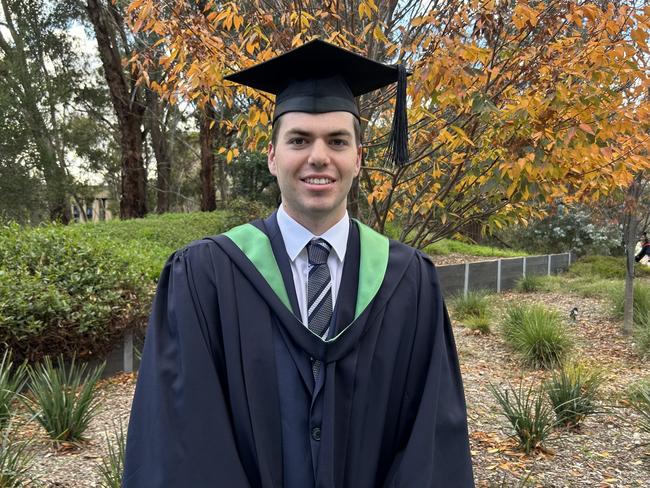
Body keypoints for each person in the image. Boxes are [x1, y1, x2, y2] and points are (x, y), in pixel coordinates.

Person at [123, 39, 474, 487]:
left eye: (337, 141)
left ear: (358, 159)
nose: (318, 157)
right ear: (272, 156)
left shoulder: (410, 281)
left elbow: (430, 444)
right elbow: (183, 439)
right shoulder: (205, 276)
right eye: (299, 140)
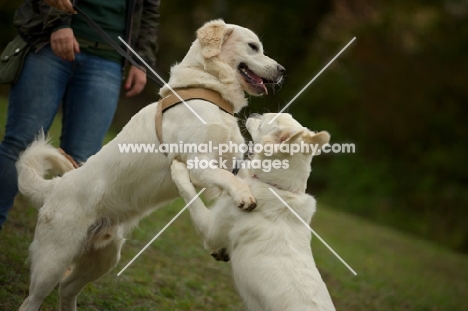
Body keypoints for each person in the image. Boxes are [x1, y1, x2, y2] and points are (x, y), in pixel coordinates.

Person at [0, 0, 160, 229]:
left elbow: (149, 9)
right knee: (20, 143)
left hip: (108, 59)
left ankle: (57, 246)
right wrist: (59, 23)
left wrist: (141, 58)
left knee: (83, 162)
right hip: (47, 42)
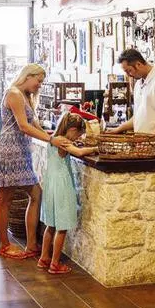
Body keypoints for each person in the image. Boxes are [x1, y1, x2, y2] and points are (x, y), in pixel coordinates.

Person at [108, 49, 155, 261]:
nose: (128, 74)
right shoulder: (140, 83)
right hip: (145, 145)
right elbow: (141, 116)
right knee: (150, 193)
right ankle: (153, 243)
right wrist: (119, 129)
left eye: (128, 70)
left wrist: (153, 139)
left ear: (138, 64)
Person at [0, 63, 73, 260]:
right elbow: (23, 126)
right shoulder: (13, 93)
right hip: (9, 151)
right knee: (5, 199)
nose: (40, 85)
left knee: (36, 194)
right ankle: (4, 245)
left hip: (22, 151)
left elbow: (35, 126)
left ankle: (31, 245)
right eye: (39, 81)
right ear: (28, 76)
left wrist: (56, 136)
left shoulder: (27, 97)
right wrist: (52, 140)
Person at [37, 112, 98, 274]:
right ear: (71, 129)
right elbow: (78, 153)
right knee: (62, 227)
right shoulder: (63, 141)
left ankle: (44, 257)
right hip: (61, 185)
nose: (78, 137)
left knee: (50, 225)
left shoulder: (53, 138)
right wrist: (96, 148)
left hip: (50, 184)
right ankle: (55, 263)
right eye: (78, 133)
======
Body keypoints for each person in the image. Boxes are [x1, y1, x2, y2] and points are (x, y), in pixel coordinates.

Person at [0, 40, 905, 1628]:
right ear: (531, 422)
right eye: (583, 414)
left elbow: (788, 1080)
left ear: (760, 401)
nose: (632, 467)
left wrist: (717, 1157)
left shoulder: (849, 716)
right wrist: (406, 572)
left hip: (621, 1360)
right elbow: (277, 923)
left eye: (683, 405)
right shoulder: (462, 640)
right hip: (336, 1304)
======
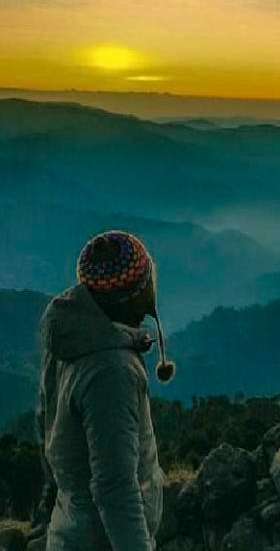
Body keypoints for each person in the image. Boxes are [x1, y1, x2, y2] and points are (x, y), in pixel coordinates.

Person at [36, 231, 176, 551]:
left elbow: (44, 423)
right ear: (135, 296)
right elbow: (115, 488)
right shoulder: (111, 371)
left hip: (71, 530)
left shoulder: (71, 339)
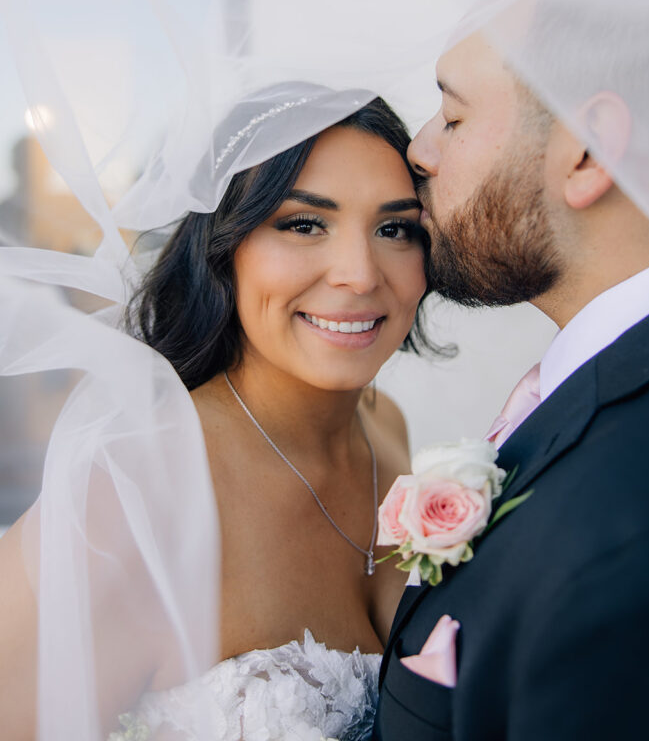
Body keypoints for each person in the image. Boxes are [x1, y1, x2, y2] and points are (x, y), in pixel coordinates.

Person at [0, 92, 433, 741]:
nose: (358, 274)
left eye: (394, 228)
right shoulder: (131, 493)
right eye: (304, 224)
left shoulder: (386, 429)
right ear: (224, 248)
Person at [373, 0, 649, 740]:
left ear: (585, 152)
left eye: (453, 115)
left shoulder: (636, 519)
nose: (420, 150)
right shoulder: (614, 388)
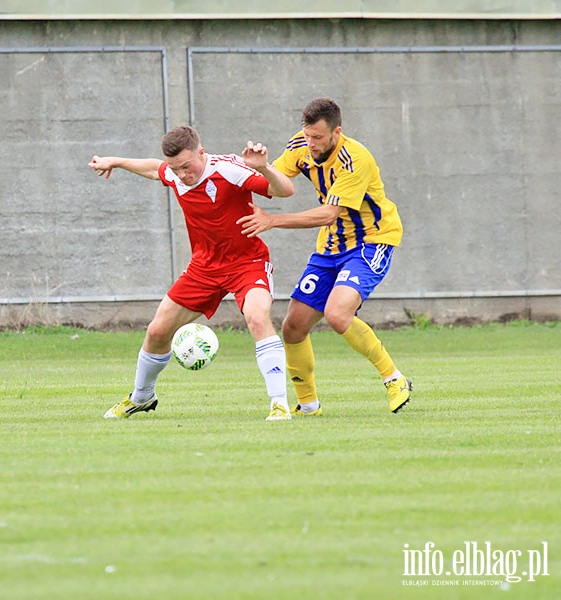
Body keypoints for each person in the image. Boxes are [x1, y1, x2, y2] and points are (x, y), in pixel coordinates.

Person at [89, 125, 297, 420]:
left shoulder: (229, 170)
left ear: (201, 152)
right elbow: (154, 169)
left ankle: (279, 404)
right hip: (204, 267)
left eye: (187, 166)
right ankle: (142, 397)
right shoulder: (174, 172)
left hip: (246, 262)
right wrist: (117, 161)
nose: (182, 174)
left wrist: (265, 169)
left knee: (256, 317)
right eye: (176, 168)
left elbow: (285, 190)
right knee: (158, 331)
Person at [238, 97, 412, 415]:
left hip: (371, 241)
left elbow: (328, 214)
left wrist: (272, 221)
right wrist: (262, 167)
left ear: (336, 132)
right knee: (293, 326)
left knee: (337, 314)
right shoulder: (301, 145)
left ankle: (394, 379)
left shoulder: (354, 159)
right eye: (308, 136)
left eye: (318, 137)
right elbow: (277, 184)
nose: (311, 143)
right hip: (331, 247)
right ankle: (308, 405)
======
| Required work |
Of all the entries above, repeat only the lines from the line that has "right hip: (9, 151)" to the line that has "left knee: (50, 225)", both lines included, exactly.

| Task result |
right hip: (9, 151)
right knee: (5, 199)
nose: (40, 85)
left knee: (36, 194)
right ankle: (4, 245)
left hip: (22, 151)
left elbow: (35, 126)
left ankle: (31, 245)
right eye: (39, 81)
right ear: (28, 76)
left wrist: (56, 136)
left shoulder: (27, 97)
right wrist: (52, 140)
Person at [37, 112, 98, 274]:
right ear: (71, 129)
right elbow: (78, 153)
right knee: (62, 227)
right shoulder: (63, 141)
left ankle: (44, 257)
right hip: (61, 185)
nose: (78, 137)
left knee: (50, 225)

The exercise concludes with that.